I have been struggling in NC. At first It was so nice to be on our own but lately i have been so overwhelmed that i cant get back to being me. I have gained a lot of weight here and with Brian's schedule the way it is i just don't have time to work out... not that i like to anyways lol. I just haven't had a job in almost 4 years... ok well i watch a friends little boy and have for um a year or so and i did clean houses out on Topsail beach last summer but i mean a real job you know? There isn't much i can do during the day with all the kids here the only thing in walking distance is little playgrounds and when we have heat advisories i can't take them out anyways. Ya in case you didn't know it gets really hot here. I know that these are all excuses but remember i had to be mom and dad for the last 3 years and even now that Brian is home i still can;t get relief. His battalion works him to death. So basically i am worn out and i don't eat regularly so i got fat since my body thinks it is starving to death and i am depressed to boot.
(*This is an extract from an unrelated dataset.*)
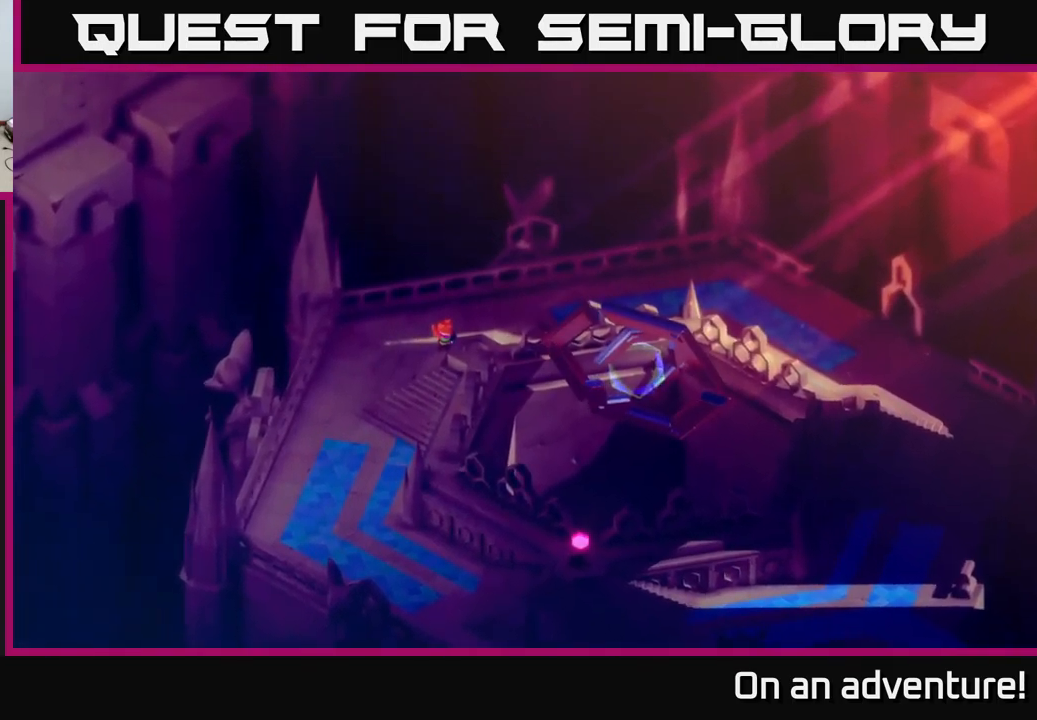
{"buttons": [], "left_stick": "center", "right_stick": "center", "events": []}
Brian and i went to a counselor and were thinking we needed family counseling which turned out to be Shara needs tons of therapy so now i have 26 years of baggage to unload. Hopefully this all helps me get better though. I sure don't want to be angry the rest of my life.
Its not all as bad as i feel it is i am just overwhelmed and its hard to be happy lol i can't even manage to get myself to church and do my callings right now... Satan is kicking my butt. Brian thinks that things will all be better when we get back home which thankfully is soon. He gets out in May '09 so we are making preparations for the future. now that we finally are in a position to make big choices we are not sure which to make. We gotta figure out what to do about school and work and stuff... sometimes i feel like being an grown up is overrated lol. Ok well that's all for now i am gonna add some pics that you may have seen before but that's ok. Thank you for reading my rant =). Love you all.

2 comments:

Jessicah said...

Welcome to the world of blogging. I do it just to vent mostly, so I do lots of blogs after I have rough days (but also the good days too). Sorry things are so stressful for you right now. Keep faith. Anyway my blog is:

tinkerdaisy.blogspot.com

*~Jessicah~*

Shara Libby said...

Ya i am doing ok overall just very sensitive right now with therapy and all lol how are you?